The file owner is considered to be the user under whose user ID the file is cataloged, any co-owners of this file, if defined (see "Defining co-ownership (co-owners)") , as well as – subject to restrictions – systems support (i.e. user IDs with the TSOS privilege, see "Restrictions on TSOS co-ownership").
Unless otherwise specified, the permitted access mode is write access (ACCESS=WRITE). When a file generation is cataloged, DMS uses the protection attributes specified in the group entry (see "File generation groups (FGGs)" for further information on file generations).
Passwords and retention periods are not automatically defined by DMS; they can be assigned only by the owner. Write access is likewise not prohibited unless otherwise specified.
If a file is to be copied, COPY-FILE PROTECTION=*SAME or COPFILE PROTECT=*SAME can be specified; the copy is thus assigned the same protection attributes as the original file, i.e. the same passwords, retention period etc. but neither the file monitoring attribute (AUDIT) nor the locks against releasing storage space.
Only the owners of a file (see above for definition) may assign access rights or define, change or delete its protection attributes. In the case of disk files, the protection attributes may be redefined at any time by means of the CATAL macro or MODIFY-FILE-ATTRIBUTES command, provided that the file is not locked by some other access. The protection attributes of tape files can be changed only before the file is opened for the first time. That is because they are written into the tape labels when the file is processed and can then no longer be changed by means of CATAL.
Users can restrict the group of authorized co-users as well as the type of access (with standard access control, BACL or GUARDS) for each of their files.
Access authorization for files
Systems support can restrict access to a pubset: only those users who have been granted explicit access authorization by means of an entry in the user catalog (ADD-USER or MODIFY-USER-ATTRIBUTES command) may access files on the pubset.

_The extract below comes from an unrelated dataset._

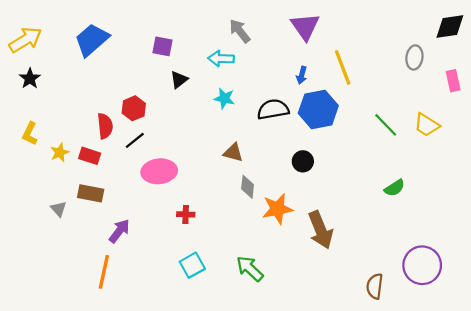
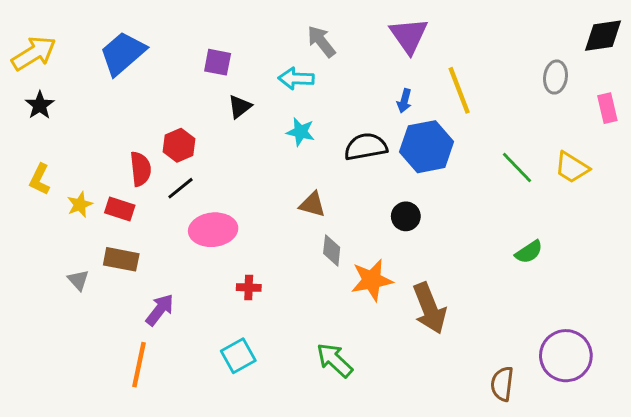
cyan square: (192, 265) -> (238, 356), moved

A user can restrict access to particular user classes (OWNER, GROUP and OTHERS). User groups cannot be defined unless SECOS is being used.
If SECOS is not used, existing entries in the GROUP user class are ignored and only the entries in the OWNER and OTHERS classes are evaluated.
Note on the GROUP user class
All users who are not assigned to any explicitly created group are automatically members of the implicitly created group *UNIVERSAL. This is especially true when no groups have been explicitly created. In this case, all system users are members of the same group. Consequently, when a BACL is evaluated, all users attempting access – with the exception of the object owner himself/herself – receive the access rights specified in the GROUP entry and not those defined in the OTHERS entry.
You are therefore very strongly recommended to assign identical access rights for the GROUP and OTHERS user classes when dealing with the *UNIVERSAL group.